Penn Kemp, BA’66, CertEd’68
Poet Laureate, playwright, novelist, and sound poet.
The London Arts Council named Kemp as Poet Laureate in September, and she will serve a one-year term. Her mission for the next 12 months: spreading poetry in as many ways as possible, from the streets to the libraries to the schools.
With 25 books, 10 CDs and a 40-year performing career, Kemp has enjoyed a long history of bringing poetry to the people. And the London native has made a name for herself far beyond the Forest City. With writer residencies in India and Brazil, as well as performances at arts festivals in Scotland, Germany and England, Kemp has transported her literary gifts around the globe. The world has been touched by her talent, and Kemp, herself, has grown as an artist.
“With all my travels I increased my awareness of language and my immersion into cultures not my own,” said Kemp, whose works have been translated into French, Spanish, Portuguese and many others.
She cites Brazil as the country that has most deeply embraced her poetry. Their fondness for her work remains somewhat of a mystery, but she reminisces with fondness about the time she spent there in 2003, shortly after her mother passed away. The occasion was a conference for Canadianistas -- students of Canadian literature – and it offered Kemp the opportunity to perform, lecture and workshop with locals in various universities throughout the country – including the deep Amazon.
“My overwhelming impression was that people were so excited to work with a real live Canadian writer. I’d be put on a train at midnight and woken up at 6 a.m. and passed from person to person,” Kemp recalled.
She found that same literary enthusiasm in India. As writer-in-residence at the University of Mumbai (1995 and 1999), Kemp was sent to colleges and universities in the state of Gujarat. She also met one woman who did her PhD – a feminist critique of writing and the body -- using Kemp’s works as examples.
“A lot of my work has been translated into various Indian languages, and that was extraordinary. I would hear my poem in Hindi and the rhythm would be the same. I remember conducting a sound orchestra of professors and students. I was doing it in English; they were doing it in Hindi.”
Canadian works are often more celebrated abroad than in our own borders, and in India Kemp experienced firsthand the respect that foreigners had for her poetry.

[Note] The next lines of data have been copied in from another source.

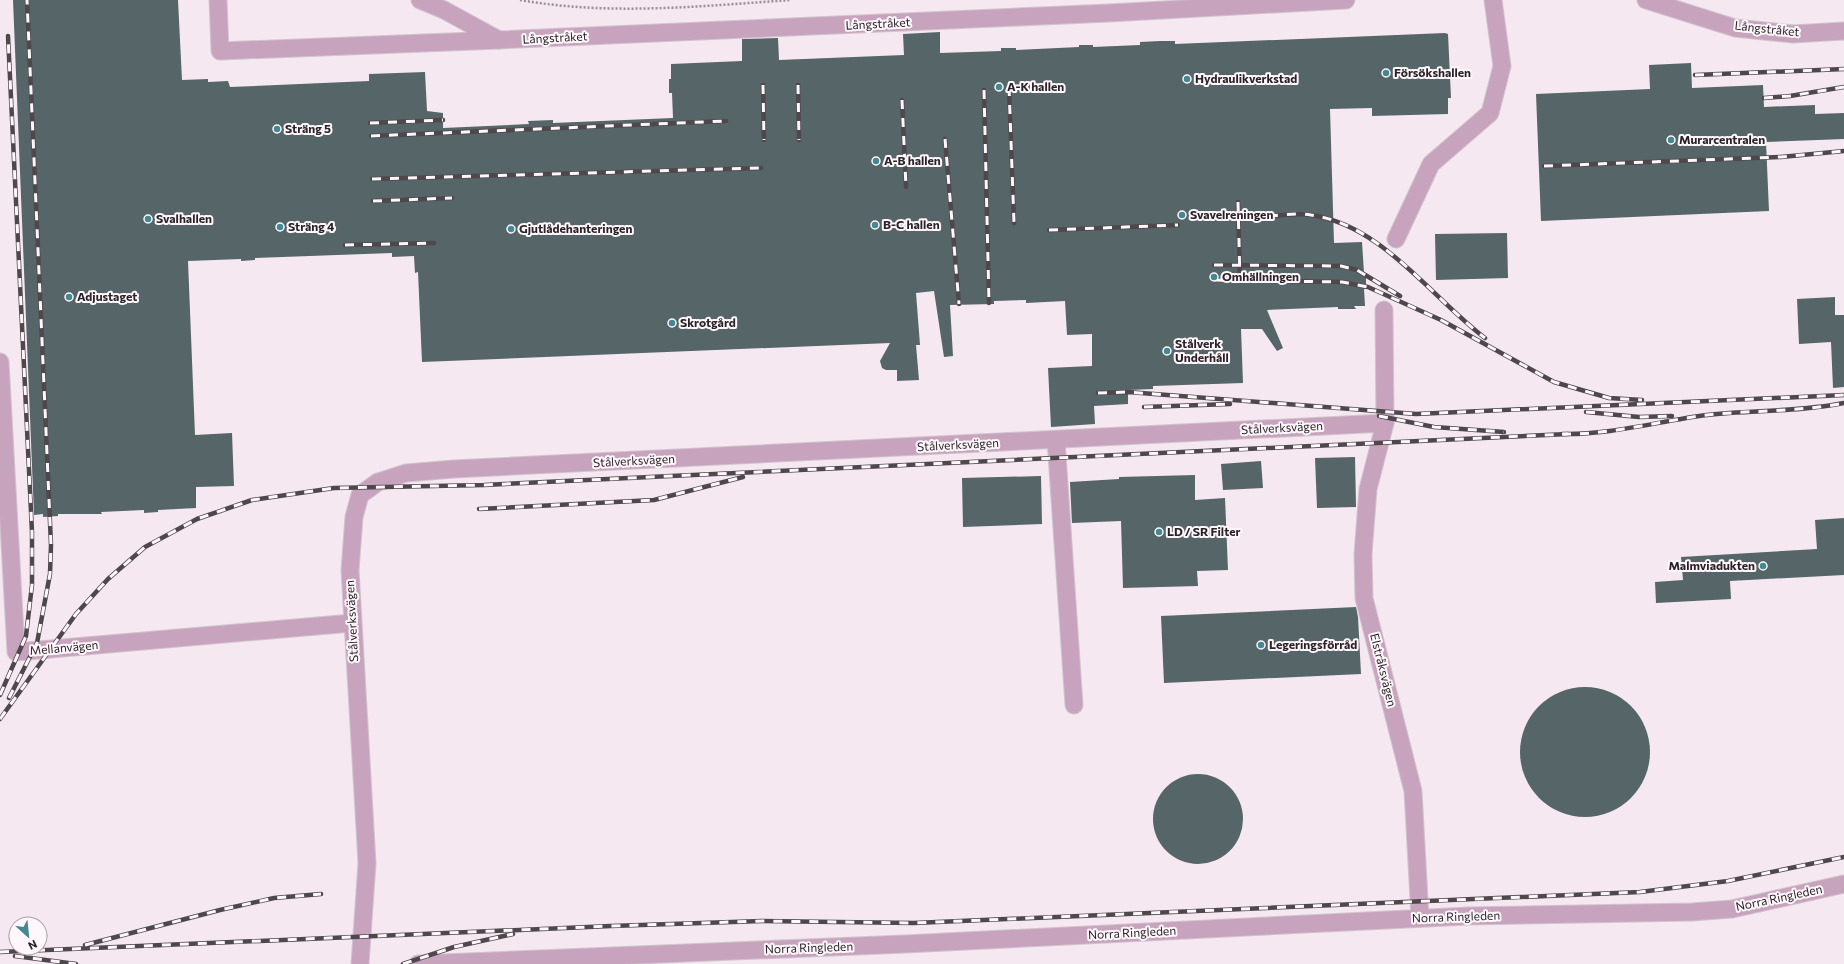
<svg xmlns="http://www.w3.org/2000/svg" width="1844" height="964" font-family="Commissioner,sans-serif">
  <rect width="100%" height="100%" fill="#f5e8f1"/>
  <!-- building -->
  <g fill="#566567">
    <polygon points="13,0 178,0 182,80 208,79 208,82 228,81 230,87 369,81 369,74 425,72 427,111 443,113 443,128 529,124 528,121 553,120 553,123 673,118 672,93 669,93 669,79 671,79 671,64 742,61 742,39 778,38 779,60 904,55 903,34 940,32 940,53 1001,51 1001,48 1016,48 1016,50 1079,47 1079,45 1093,45 1093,47 1140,45 1140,42 1160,41 1175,41 1175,44 1445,33 1448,34 1451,98 1448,98 1448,114 1372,116 1372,108 1330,109 1334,243 1362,242 1364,273 1366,273 1366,289 1364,289 1365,306 1354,306 1356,309 1338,309 1338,307 1267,310 1283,348 1277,351 1262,329 1241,329 1243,383 1153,386 1153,389 1128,390 1128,404 1094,406 1095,424 1051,427 1048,368 1092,366 1092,334 1067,335 1065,301 1026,303 1026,300 994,301 994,304 950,305 953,356 944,357 934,291 916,293 920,345 916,345 919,380 897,381 897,370 886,370 882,368 880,361 890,343 422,362 418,272 415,273 414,256 392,257 392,253 255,258 255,260 241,261 241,259 188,261 195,435 232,433 234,486 196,487 196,508 158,510 158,512 144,513 144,510 101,512 102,514 58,514 58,516 43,517 43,514 34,515"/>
    <polygon points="1691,63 1692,88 1763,85 1764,107 1815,105 1815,114 1844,113 1844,139 1766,142 1769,211 1541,221 1536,94 1650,89 1649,65"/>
    <polygon points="1507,233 1508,278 1436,280 1435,234"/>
    <polygon points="1835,297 1835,315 1844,315 1844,387 1833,388 1831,342 1799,344 1797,299"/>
    <polygon points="1355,457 1356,507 1317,508 1315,458"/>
    <polygon points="1261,461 1263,488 1223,490 1221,464"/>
    <polygon points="1195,475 1195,500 1225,498 1228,570 1197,571 1198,586 1123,588 1121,521 1072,523 1070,482 1119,479 1119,477"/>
    <polygon points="1041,476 1042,524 963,527 962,478"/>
    <polygon points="1844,518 1844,575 1730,581 1731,599 1656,603 1655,582 1683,580 1681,557 1817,549 1815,520"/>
    <polygon points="1356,607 1358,617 1361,674 1164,683 1161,616"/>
    <circle cx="1585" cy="752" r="65"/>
    <circle cx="1198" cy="819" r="45"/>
  </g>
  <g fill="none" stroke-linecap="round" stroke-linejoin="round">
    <!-- minor casing -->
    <g stroke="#d0c5cd" stroke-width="19">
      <g id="minor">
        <polyline points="218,0 220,51 499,40"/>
        <polyline points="420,0 444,10 499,40 1109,13 1346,0"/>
        <polyline points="1646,0 1735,28 1793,34 1844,31"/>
        <polyline points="1396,239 1431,164 1490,113 1502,66 1493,0"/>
        <polyline points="1384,310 1385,423 1368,489 1363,554 1364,598 1413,791 1420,918"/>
        <polyline points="0,362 16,652 352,623"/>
        <polyline points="1056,440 1074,705"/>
        <polyline points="360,964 367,863 350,570 354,517 360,495 378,482 406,473 454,469 1385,423"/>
        <polyline points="418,964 905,944 1468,916 1692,912 1732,909 1844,884"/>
      </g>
    </g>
    <!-- path -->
    <path stroke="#988f96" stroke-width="2.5" stroke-dasharray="2 2" stroke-linecap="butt" d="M520,0C610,16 702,6 791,0"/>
    <!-- minor -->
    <use href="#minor" stroke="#c8a3bd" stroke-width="17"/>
    <!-- rail casing -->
    <g stroke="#4e484d" stroke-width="4.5">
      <g id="rail">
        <polyline points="1695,75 1844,69"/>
        <polyline points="763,85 764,140"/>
        <polyline points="798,85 799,140"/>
        <polyline points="1009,87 1014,223"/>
        <polyline points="984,90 989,303"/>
        <polyline points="1764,98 1790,96 1844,87"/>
        <polyline points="902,100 906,187"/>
        <polyline points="370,123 443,120"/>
        <polyline points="371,136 726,121"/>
        <polyline points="945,139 959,304"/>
        <polyline points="1544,166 1781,157 1844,151"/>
        <polyline points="372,179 761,168"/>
        <polyline points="373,201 452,198"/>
        <polyline points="1238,202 1240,281"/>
        <path d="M1251,218C1269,217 1294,212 1311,215C1382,225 1431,297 1485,338"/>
        <polyline points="1049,230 1178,225"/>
        <polyline points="345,245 434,243"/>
        <polyline points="1214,265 1341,266 1357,270 1400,296"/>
        <polyline points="1214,280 1342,282 1368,287 1441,320 1554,382 1609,398 1642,400"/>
        <polyline points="1098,393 1128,392 1416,414 1844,395"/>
        <polyline points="1144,407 1230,404"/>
        <polyline points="1586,412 1639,417 1672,416"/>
        <polyline points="1379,416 1434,427 1504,432"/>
        <path d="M1562,434C1611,435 1659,421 1707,415C1753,410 1799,412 1844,403"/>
        <polyline points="479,509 654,500 743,477"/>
        <polyline points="0,695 26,636 32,585 32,532 8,36"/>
        <polyline points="9,698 37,643 50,574 51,545 27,0"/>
        <polyline points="0,719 76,614 108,579 145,547 197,519 252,500 334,488 484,485 671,476 1568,434"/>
        <polyline points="85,945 220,910 274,898 321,894"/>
        <polyline points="0,952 611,926 762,921 914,923 1640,892 1728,881 1844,857"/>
        <polyline points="15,956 76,964"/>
        <polyline points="403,964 454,947 513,934"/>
      </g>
    </g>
    <!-- rail -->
    <use href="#rail" stroke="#fff7fc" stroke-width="3" stroke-dasharray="9" stroke-linecap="butt"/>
  </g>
  <!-- markers -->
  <g fill="#428993" stroke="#fff7fc" stroke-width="1.5">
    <circle cx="1386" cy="73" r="4"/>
    <circle cx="1187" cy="79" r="4"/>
    <circle cx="999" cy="87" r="4"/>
    <circle cx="277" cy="129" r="4"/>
    <circle cx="1671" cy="140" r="4"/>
    <circle cx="876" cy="161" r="4"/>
    <circle cx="1182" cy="215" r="4"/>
    <circle cx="148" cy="219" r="4"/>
    <circle cx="875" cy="225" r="4"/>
    <circle cx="280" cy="227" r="4"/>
    <circle cx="511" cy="229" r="4"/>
    <circle cx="1214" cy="277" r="4"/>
    <circle cx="69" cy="297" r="4"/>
    <circle cx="672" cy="323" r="4"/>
    <circle cx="1167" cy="351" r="4"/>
    <circle cx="1159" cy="532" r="4"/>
    <circle cx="1763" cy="566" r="4"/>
    <circle cx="1261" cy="645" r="4"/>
  </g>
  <g text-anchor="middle" stroke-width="4" stroke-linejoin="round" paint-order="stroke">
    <!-- street labels -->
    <g font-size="12" fill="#282327" stroke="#fff7fc">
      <text transform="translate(878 24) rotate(-3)" y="4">Långstråket</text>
      <text transform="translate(1767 29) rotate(6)" y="4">Långstråket</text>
      <text transform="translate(555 38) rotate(-3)" y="4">Långstråket</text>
      <text transform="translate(1282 428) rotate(-3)" y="4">Stålverksvägen</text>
      <text transform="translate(958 445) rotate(-3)" y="4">Stålverksvägen</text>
      <text transform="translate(634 461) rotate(-3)" y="4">Stålverksvägen</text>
      <text transform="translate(352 621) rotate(-93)" y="4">Stålverksvägen</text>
      <text transform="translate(64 648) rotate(-5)" y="4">Mellanvägen</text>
      <text transform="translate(1383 670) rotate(76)" y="4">Elstråksvägen</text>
      <text transform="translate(1779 898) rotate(-12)" y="4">Norra Ringleden</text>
      <text transform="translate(1456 917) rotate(-2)" y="4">Norra Ringleden</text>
      <text transform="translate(1132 933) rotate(-3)" y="4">Norra Ringleden</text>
      <text transform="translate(809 948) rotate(-2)" y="4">Norra Ringleden</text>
    </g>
    <!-- poi labels -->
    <g font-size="12" font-weight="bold" fill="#282327" stroke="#fff7fc" text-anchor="start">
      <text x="1394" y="77">Försökshallen</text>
      <text x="1195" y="83">Hydraulikverkstad</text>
      <text x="1007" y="91">A-K hallen</text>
      <text x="285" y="133">Sträng 5</text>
      <text x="1679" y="144">Murarcentralen</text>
      <text x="884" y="165">A-B hallen</text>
      <text x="1190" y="219">Svavelreningen</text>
      <text x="156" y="223">Svalhallen</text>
      <text x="883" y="229">B-C hallen</text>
      <text x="288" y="231">Sträng 4</text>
      <text x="519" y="233">Gjutlådehanteringen</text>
      <text x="1222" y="281">Omhällningen</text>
      <text x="77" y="301">Adjustaget</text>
      <text x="680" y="327">Skrotgård</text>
      <text x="1175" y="348">Stålverk<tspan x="1175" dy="14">Underhåll</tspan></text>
      <text x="1167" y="536">LD / SR Filter</text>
      <text x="1755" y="570" text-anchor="end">Malmviadukten</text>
      <text x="1269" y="649">Legeringsförråd</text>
    </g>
  </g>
  <!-- north arrow -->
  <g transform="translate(28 936) rotate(153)"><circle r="19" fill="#fff7fc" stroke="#a9a2a7"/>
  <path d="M0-3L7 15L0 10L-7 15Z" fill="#428993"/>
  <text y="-6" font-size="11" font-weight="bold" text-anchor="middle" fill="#282327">N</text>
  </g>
</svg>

“Canadian literature is revered throughout the world as being fascinating and innovative,” she said. “It’s the whole colonial thing as well. There were lots of discussions about Colonialism, urban degradation. The typical Indian could relate to being part of the Commonwealth.”
Another quality that endeared Kemp to her Indian colleagues was her knowledge of Hinduism and her practice of Buddhism.
“I was much more involved with the locals,” she said. “Most visiting scholars would fly in and out, but I stayed.”
Living in India also exposed Kemp to a different way of living and being in the world. Theirs is a philosophy that embraces the chaos of life, she said, instead of resisting it.
“I was recently at the Tibetan Centre in Toronto, watching the Dalai Lama, and it was complete chaos. But I was able to just sit and relax with it. I have a lot more patience. The Western mind tries to fix things.”
Kemp has a long association with The University of Western Ontario. In 1966 she graduated with an honours degree in English Language and Literature and in 1968 she earned a teaching certificate from Althouse College. Her radio show, Gathering Voices, airs every second Wednesday on CHRW Radio, and features interviews with writers as well as Kemp’s sound operas. Born from her desire to lift poetry off the page and to the stage, sound operas combine text, voice, music and computer manipulation.
“Writing is a solitary work, so it’s a great joy to collaborate with musicians, dancers and multimedia/visual artists in this new form I call sound opera.”
Last year Kemp was Western’s writer-in-residence, a position that saw her interface with both Western students and the London community.
“It’s been inspiring to return to my alma mater,” she said. “I was especially pleased that so many folks returned for a second or third consultation, as it was gratifying to see their progress over the year.”
There is no finer example of Kemp’s international appeal than her Poem for Peace in Many Voices. With 128 translations, ranging from ancient Egyptian to Ojibway -- and more being added each year -- the poem continues to be a work in progress that captivates listeners. Kemp proudly calls herself an activist poet, dedicating herself to political, social and environmental issues. Her project during her residency was the DVD Luminous Entrance: A Sound Opera for Climate Change.
“Poetry in performance is the way I spread the word for the arts and inspire action to support them. A poem can transform people’s lives or contribute to a shift in consciousness and of ideals.”